The Office of the Auditor General has come to the conclusion that Gaborone City Council has failed to develop a maintenance policy that would be used as a guiding framework for the city’s maintenance works.
The damning report by the Auditor General comes in the wake of endemic public complaints to the effect that GCC is failing, in many respects, when it comes to the repair and maintenance of public works.
The audit on the maintenance of Gaborone City roads was motivated by factors such as potholes, warn-out road signs, faded road markings and poor drainage of water which is usually found at roundabouts.
Among the key findings of the report are that the City Council has not developed a maintenance policy.
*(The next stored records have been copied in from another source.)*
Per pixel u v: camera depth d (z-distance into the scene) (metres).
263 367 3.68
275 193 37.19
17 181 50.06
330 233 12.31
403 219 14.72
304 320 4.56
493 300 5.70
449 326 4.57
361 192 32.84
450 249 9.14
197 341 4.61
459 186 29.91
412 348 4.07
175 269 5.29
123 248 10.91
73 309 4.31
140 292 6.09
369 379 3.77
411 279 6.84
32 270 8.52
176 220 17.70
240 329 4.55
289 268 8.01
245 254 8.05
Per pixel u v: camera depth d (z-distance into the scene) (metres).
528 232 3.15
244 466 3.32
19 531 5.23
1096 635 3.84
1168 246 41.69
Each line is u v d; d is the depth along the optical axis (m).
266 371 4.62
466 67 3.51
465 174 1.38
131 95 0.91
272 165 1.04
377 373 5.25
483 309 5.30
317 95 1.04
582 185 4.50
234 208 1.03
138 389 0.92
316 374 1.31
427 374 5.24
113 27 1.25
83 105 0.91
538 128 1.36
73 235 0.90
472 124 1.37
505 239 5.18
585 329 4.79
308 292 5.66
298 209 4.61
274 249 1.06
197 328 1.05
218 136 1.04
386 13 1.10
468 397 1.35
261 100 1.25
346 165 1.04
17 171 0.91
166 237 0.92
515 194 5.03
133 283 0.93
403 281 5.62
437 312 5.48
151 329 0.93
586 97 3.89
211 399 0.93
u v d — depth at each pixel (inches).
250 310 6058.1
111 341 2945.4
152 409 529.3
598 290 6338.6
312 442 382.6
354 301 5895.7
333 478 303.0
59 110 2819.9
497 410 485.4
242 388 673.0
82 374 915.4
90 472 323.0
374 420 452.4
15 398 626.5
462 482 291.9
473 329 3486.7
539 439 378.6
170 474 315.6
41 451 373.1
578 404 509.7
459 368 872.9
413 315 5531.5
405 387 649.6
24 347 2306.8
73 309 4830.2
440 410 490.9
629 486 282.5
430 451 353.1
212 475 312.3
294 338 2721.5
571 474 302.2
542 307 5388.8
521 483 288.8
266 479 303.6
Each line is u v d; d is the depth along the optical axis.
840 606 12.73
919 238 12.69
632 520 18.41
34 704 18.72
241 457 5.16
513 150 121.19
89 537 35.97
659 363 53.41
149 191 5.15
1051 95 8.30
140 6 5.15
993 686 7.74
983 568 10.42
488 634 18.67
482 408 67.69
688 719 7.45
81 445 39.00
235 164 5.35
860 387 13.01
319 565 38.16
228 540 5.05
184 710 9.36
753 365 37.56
The Office of the Auditor General thinks such a policy is vital, and its absence only makes the management of maintenance work by the GCC more difficult.
It has also been determined that GCC has not developed a Strategic Plan which would assist in planning for and addressing maintenance issues.
Furthermore, it has been found that the City Council’s Roads Department has a backlog of 80 outsourced projects which have accumulated over 3 years.
The concern is that the backlog will naturally render the projects more costly in the long run.
Gaborone City Council is mandated with the provision, operation and maintenance of all basic services (including roads) and infrastructure within their area of jurisdiction.
The Office of the Auditor General made several recommendations and concluded by stating that although GCC is entirely dependent on Government for financial resources, “nevertheless, where funds are available it needs to be proactive in maintenance works.”